> TO BE DONE:
a - In the passage on small business accounts below, do these statements agree with it? (i) Nickie Sheehan works at the accountancy firm Trio. (ii) Nickie says understanding how to budget is intuitive for everyone. (iii) Xero is named as a system for tracking sales and expense data. Answer each with yes or no and quote the deciding words.
b - According to the passage on small business accounts below, what does Nickie call the reality, in contrast to profit?
c - Resume the passage on small business accounts below, picking up after its final sentence.

> TEXT SECTION:
Chartered Accountant, Nickie Sheehan from accountancy firm Trio, says she often finds small business owners are absolutely terrified of looking at their accounts.
“It might seem easier to close your eyes and hope for the best, but that’s really not the solution and things are not likely to improve in a hurry” she says.
“That’s why asking for advice is so important: any accountant worth their salt will have seen it all before and won’t judge you. They’ll have the knowledge to help navigate through tough times or know how best to tackle issues that might jeopardise cash flow.”
Nickie says that getting the right systems in place and using the right tools is key. Tracking sales and expense data with a system such as Xero gives you clarity around your numbers and, as an extension, your general business health.
“Understanding how to budget sounds like a no-brainer, but it isn’t intuitive for everyone. Profit is great but cashflow is the reality, so knowing how much you have to make in order to cover expenses and pay yourself is crucial,” says Nickie.
“A financial advisor can help plot these tasks out in a simplified manner, so that they don’t become a mental burden when you have so much else to focus on.”

> LISTED ENTRIES:
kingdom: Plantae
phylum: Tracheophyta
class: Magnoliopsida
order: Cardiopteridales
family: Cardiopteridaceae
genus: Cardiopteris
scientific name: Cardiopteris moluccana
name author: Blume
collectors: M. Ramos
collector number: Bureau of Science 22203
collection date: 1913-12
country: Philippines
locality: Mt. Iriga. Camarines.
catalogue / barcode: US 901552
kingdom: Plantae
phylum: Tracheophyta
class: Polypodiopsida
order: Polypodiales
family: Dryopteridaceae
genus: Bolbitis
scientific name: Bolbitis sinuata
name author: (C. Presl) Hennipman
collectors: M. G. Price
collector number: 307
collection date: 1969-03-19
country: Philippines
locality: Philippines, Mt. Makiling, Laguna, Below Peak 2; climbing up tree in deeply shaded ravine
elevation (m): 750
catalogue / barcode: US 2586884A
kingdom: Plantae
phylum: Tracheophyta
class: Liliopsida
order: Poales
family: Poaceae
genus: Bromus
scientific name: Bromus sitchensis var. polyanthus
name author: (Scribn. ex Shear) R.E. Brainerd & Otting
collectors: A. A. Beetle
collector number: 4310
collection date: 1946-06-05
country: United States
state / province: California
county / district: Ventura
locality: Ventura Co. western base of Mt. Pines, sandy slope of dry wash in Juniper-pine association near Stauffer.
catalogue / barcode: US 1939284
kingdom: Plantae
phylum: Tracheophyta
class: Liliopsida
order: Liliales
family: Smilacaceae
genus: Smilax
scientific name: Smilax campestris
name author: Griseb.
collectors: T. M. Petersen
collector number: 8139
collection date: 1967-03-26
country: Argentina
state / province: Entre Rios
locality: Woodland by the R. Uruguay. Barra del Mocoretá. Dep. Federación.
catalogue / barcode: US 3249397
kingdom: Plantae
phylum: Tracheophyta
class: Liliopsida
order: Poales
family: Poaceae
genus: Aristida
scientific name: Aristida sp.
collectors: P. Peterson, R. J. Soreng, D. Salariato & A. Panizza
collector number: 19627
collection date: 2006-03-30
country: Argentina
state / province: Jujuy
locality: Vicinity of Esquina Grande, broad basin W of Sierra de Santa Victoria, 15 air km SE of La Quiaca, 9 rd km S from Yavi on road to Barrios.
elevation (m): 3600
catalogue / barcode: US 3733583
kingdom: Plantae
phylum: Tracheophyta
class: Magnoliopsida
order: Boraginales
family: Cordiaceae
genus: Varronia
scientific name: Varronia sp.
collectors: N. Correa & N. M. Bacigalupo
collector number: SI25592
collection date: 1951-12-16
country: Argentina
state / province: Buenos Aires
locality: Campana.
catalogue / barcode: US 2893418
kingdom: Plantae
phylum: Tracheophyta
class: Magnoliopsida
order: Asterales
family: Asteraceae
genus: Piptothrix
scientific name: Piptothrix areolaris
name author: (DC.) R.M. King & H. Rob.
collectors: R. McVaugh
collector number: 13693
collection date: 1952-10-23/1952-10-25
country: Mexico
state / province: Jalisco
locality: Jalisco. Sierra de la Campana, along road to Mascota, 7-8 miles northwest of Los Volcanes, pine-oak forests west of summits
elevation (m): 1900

> SOLVED PROBLEMS:
a -
(i) Yes: "Chartered Accountant, Nickie Sheehan from accountancy firm Trio"
(ii) No: "it isn’t intuitive for everyone"
(iii) Yes: "Tracking sales and expense data with a system such as Xero"

b - Cashflow.

c -
Matt Bellingham of chartered accountancy firm Bellingham Wallace Ltd agrees.
“Right now, we find ourselves in the middle of unprecedented times, but the advice is still the same. It doesn’t matter what industry you’re in or how big your business is, there are some fundamentals that you simply must get right in order to come out the other side of the challenges of the current environment” he says.
“Cash is still king. We find cash flow in business seems to be one of the top things that people struggle with in the best of times, let alone in times of great uncertainty. Cashflow is the lifeblood of any business so priority number one is sitting down with an advisor or your internal accountant and plotting a cashflow forecast to create a roadmap for the months ahead.”
Matt recommends using a multi-scenario approach – always run multiple plans including an extremely conservative scenario rather than just an optimistic viewpoint. Company owners should understand their cash burn and their ability to survive a number of months with no revenue.
“And remember your business relationships. Those that have been through a downturn before will understand that it’s crucial to build your balance sheet at all times and also to maintain your relationships,” Matt continues.
“What employees, suppliers or contractors are crucial to your operation when things improve? Make sure you are fair to them as you will need them soon enough to ensure long term success
“Engage with your bank early on and work with them to provide the funds that the business needs. Remember to continue to keep your banking relationships strong and embrace them as part of your team. In my experience, you’re much more likely to receive a positive outcome from lending requests when the bank is aware of the business plans and part of the journey.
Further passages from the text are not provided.